# Grimlock Manor 2011!!



## FRIGHTGUY (Sep 1, 2010)

Hi Frightners!!

Finally! Here it is my 2011 video for Grimlock Manor. This year we created an entire seance room complete with Madame Leota Crystal Ball, thunder and lightning effects and more. It was a great year minus the snow that we got hit with here in Jersey but we managed to have a great Halloween and hope you all did as well! Please enjoy Grimlock Manor!


----------



## Joiseygal (Sep 3, 2008)

The bust that follow your movement and Madam turned out awesome! Did you get any footage of the party? It looked like a great set up!


----------



## Dixie (Feb 18, 2009)

Good grief, what a good video and an even more amazing haunt! At the end of the video I feel like I do right after I exit a great pro haunt - there were so many things I liked, but it would take me 12 times of walking through it (err, watching the video) to remember them all! Honestly the girl flung face down with "i'm sorry" on the mirror above struck me strongly, along with the bust that follows you, some of the corpsed heads, and the gorgeous set up of your Leota... very well done Grimlock - it looks amazing!


----------



## CoolDJTV (Jun 28, 2011)

cool


----------



## FRIGHTGUY (Sep 1, 2010)

Thanks all!

Joisey - I did take some party pictures and will be making another slideshow video of just all pictures. I wasn't even able to edit in the carnival section of the haunt..it would have made the video way too long so I stuck with the cemetery and seance room.

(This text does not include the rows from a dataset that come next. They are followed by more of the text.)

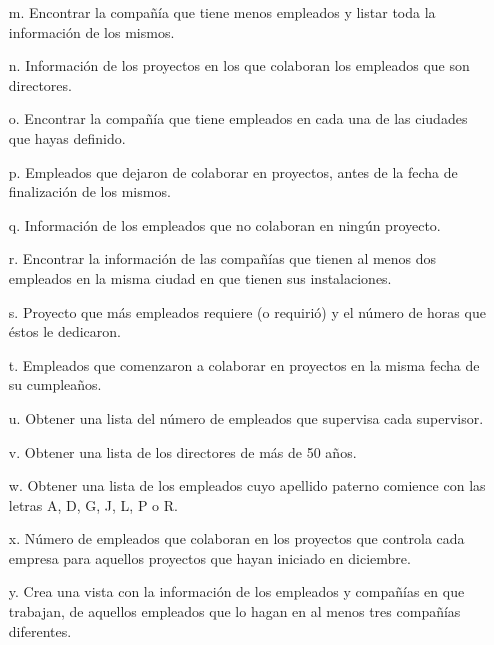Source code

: \documentclass[12pt, letterpaper]{article}
\begin{document}
\begin{itemize}
\begin{itemize}
					
				\item[m.] Encontrar la compañía que tiene menos empleados y listar toda la información de los mismos.

				\item[n.] Información de los proyectos en los que colaboran los empleados que son directores.

				\item[o.] Encontrar la compañía que tiene empleados en cada una de las ciudades que hayas
				definido.

				\item[p.] Empleados que dejaron de colaborar en proyectos, antes de la fecha de finalización de los
				mismos.


				\item[q.] Información de los empleados que no colaboran en ningún proyecto.

				\item[r.] Encontrar la información de las compañías que tienen al menos dos empleados en la misma
				ciudad en que tienen sus instalaciones.

				\item[s.] Proyecto que más empleados requiere (o requirió) y el número de horas que éstos le
				dedicaron.

				\item[t.] Empleados que comenzaron a colaborar en proyectos en la misma fecha de su cumpleaños.


				\item[u.] Obtener una lista del número de empleados que supervisa cada supervisor.

				\item[v.] Obtener una lista de los directores de más de 50 años.

				\item[w.] Obtener una lista de los empleados cuyo apellido paterno comience con las letras A, D, G, J,
				L, P o R.


				\item[x.] Número de empleados que colaboran en los proyectos que controla cada empresa para
				aquellos proyectos que hayan iniciado en diciembre.
				\item[y.] Crea una vista con la información de los empleados y compañías en que trabajan, de aquellos
				      empleados que lo hagan en al menos tres compañías diferentes.	
			\end{itemize}
			                


\end{itemize}
\end{document}
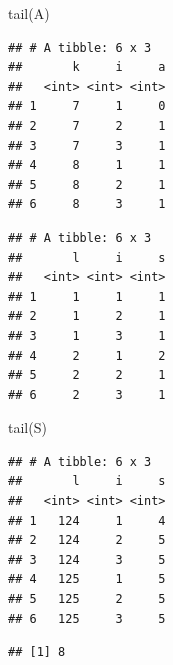 \documentclass[
]{book}
\newenvironment{Shaded}{\begin{snugshade}}{\end{snugshade}}
\newcommand{\CommentTok}[1]{\textcolor[rgb]{0.56,0.35,0.01}{\textit{#1}}}
\newcommand{\FunctionTok}[1]{\textcolor[rgb]{0.00,0.00,0.00}{#1}}
\newcommand{\NormalTok}[1]{#1}
\newcommand{\OtherTok}[1]{\textcolor[rgb]{0.56,0.35,0.01}{#1}}
\newcommand{\SpecialCharTok}[1]{\textcolor[rgb]{0.00,0.00,0.00}{#1}}
\begin{document}
\begin{Shaded}
\begin{Highlighting}[]
\FunctionTok{tail}\NormalTok{(A)}
\end{Highlighting}
\end{Shaded}

\begin{verbatim}
## # A tibble: 6 x 3
##       k     i     a
##   <int> <int> <int>
## 1     7     1     0
## 2     7     2     1
## 3     7     3     1
## 4     8     1     1
## 5     8     2     1
## 6     8     3     1
\end{verbatim}

\begin{Shaded}
\end{Shaded}

\begin{verbatim}
## # A tibble: 6 x 3
##       l     i     s
##   <int> <int> <int>
## 1     1     1     1
## 2     1     2     1
## 3     1     3     1
## 4     2     1     2
## 5     2     2     1
## 6     2     3     1
\end{verbatim}

\begin{Shaded}
\begin{Highlighting}[]
\FunctionTok{tail}\NormalTok{(S)}
\end{Highlighting}
\end{Shaded}

\begin{verbatim}
## # A tibble: 6 x 3
##       l     i     s
##   <int> <int> <int>
## 1   124     1     4
## 2   124     2     5
## 3   124     3     5
## 4   125     1     5
## 5   125     2     5
## 6   125     3     5
\end{verbatim}

\begin{Shaded}
\end{Shaded}

\begin{verbatim}
## [1] 8
\end{verbatim}
\end{document}

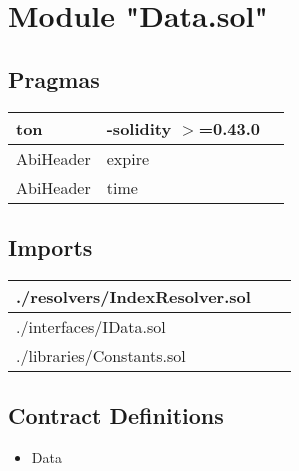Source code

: 
\section{Module "Data.sol"}


\subsection{Pragmas}


\noindent\begin{tabular}{|l|l|p{5cm}|}\hline
ton & -solidity $>$=0.43.0 &\\\hline
AbiHeader &  expire &\\\hline
AbiHeader &  time &\\\hline
\end{tabular}


\subsection{Imports}


\noindent\begin{tabular}{|l|l|p{5cm}|}\hline
./resolvers/IndexResolver.sol &\\\hline
./interfaces/IData.sol &\\\hline
./libraries/Constants.sol &\\\hline
\end{tabular}


\subsection{Contract Definitions}

\begin{itemize}
\item Data
\end{itemize}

Dixie - Thanks! I think you picked my two favorite things about the room. I love the vanity (got that for $40!) and I was really happy with the Leota setup...next year I am aiming at doing some talking busts using the projector effect.

CoolDJTV - Cool!!! Haha..thanks!


----------



## FRIGHTGUY (Sep 1, 2010)

Hi All!

Going to start posting some breakdown prop focus videos of the haunt. I have so many pictures and my haunt video is primarily video so please sure to check in. My first focus is of Madame Leota. This was my favorite build this year. It was a last minute project but I am so happy I did it. There were a few adjustment issues here and there but at night when everything was all lit up it was the hit of the show. I highly suggest giving one of these a try if you never have. It is instantly gratifying and fairly simply to do. Also a great way to get into projection effects. Please enjoy. Next video is of the Mini Minion which is my little sculpted guy in the cage with the glowing blacklight eyes.


----------



## CreeepyCathy (Mar 28, 2009)

awesome job! Love Leota!


----------



## RoxyBlue (Oct 6, 2008)

You have a wonderful eye for detail that really sets the mood of some of the scenes in your haunt. The accessories around the girl at the vanity, the flickering lights and lamp near the white bust that follows you, and the multitude of candles around Leota help tell a story for each prop.


----------



## niblique71 (Dec 2, 2009)

Wow Jay, that is One creepy haunt. Like Roxy said, you really do have a great eye for detail. I too loved Leota, and the Minion with the green eyes, especially the one in your cage. I loved how you used the grabber too with the lighting etc. Great Mood, Fantastic Job!!


----------



## FRIGHTGUY (Sep 1, 2010)

Thanks Greg I appreciate it. I wanted to use the grabber to a greater effect and kind of at the last minute threw him in the fireplace mantle because I wanted some more motion in that room. It looked good but I'm going to work on it for next year. I want him to really look as if he is reaching out from a flaming fire.

The mini minion was one of my favorite builds this year. It was fun to build and corpse him. I didn't get to finish the cage as I wanted but again it's on the to do list a long with a few other mini minions.

Leota was by far my favorite as well as the favorite of all my guests. I'm going to be adding a few more projection effects next year for sure. Possibly some singing busts or something along those lines.

Again, thanks for taking a look at the video. I appreciate it.


----------